EXERCISE TASKS:
**1)** Which people are named in the passage on the not-criminally-responsible bill as having cases that brought the issue to the forefront in Canadian society?
**2)** Could you continue the passage on the not-criminally-responsible bill, starting after its last sentence?

TEXT UNDER STUDY:
_ _ _ _
So we've put certain parameters around that category. As I indicated, it's not a permanent designation, but nonetheless, it's one that is appropriate and reasonable under the circumstances.
Thank you for appearing, Mr. Minister, and thank you for bringing your officials to cast some light on this important legislation.
Obviously, protection of the public is always paramount in the mind of this government. Certainly what's interesting about this bill is that it also takes into account the right of victims to be made aware of the release of very dangerous individuals. The bill also balances the treatment component of the individuals who have been found not criminally responsible so they're not left unattended to.
The cases of Vince Li, Allan Schoenborn, and Guy Turcotte brought the issue of being not criminally responsible to the forefront in Canadian society. We know that it's a fundamental principle of criminal law that a person must possess a guilty mind, the mens rea, to be criminally responsible for a wrongful act. Of course, in order to be tried people must be able to communicate and give instructions to their lawyers and understand the nature and the consequences of a criminal trial, because their liberty is at stake.
_ _ _ _
DATA FOR ANALYSIS:
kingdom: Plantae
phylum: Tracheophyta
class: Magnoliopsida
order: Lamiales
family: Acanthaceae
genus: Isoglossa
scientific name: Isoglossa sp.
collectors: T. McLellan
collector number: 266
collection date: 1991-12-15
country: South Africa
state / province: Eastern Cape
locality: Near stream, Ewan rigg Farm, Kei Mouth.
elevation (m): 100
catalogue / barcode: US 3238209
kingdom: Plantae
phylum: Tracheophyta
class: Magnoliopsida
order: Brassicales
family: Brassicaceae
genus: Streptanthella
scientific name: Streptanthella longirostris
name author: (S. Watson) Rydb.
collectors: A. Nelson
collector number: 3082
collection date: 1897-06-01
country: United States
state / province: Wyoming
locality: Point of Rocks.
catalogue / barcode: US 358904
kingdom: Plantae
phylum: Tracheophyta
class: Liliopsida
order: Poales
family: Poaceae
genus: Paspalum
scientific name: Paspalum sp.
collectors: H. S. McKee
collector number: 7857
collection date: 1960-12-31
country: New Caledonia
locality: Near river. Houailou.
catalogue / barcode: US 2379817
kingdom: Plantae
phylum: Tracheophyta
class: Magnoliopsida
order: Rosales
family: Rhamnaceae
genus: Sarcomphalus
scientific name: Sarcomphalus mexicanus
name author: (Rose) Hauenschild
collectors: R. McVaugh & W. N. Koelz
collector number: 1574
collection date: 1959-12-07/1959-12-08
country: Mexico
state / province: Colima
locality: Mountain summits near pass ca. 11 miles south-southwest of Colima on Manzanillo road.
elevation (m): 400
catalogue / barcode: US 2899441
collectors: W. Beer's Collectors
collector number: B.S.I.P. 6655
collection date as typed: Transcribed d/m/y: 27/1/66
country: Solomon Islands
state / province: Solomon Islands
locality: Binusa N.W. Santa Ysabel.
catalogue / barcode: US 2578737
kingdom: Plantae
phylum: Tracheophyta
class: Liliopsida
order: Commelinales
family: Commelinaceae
_ _ _ _
EXERCISE RESPONSES:
**1)** Vince Li, Allan Schoenborn, and Guy Turcotte

**2)**
So if a person is found to have committed an act that constitutes an offence, but lacks the capacity to appreciate why he or she committed the offence or know that it was wrong due to a mental disorder at the time, we understand the court makes a special verdict of not criminally responsible on account of mental disorder. Such people are not tried and they're not convicted.
Could you please explain what happens to someone who is found not criminally responsible, Minister?
Again, I do consult widely on these, and when I get together with my provincial counterparts, who have responsibility for the mental health components of this, I always ask them for their input because they ultimately have the responsibility for the hospitals. They set up the boards that review the dispositions of the individuals found to be not criminally responsible, and for the most part, the treatment these individuals receive is administered by provincial agencies. So I do consult very closely with them, and indeed I certainly appreciate and rely on the input they make to, quite frankly, not just this piece of legislation but a number of pieces of legislation that we have heard.
But quite apart from that, we do speak with victims' groups on a regular basis wherever I go in this country.
I would say to all individuals and groups having a look at this, look at the components of the bill. This is very reasonable in terms of clarifying what the law is, better protecting victims, and indeed, addressing the issue of a small number of high-risk individuals who are a risk to the public and a risk to themselves. That's all I'd say to groups that....
I have to say that I do appreciate the input I have had from provincial attorneys general and those who work with people in this area. It's been very satisfying and I've been very encouraged. Indeed, I've been very encouraged, since the introduction of this bill, that a number of them have come forward and said that they are supportive of the different elements of this.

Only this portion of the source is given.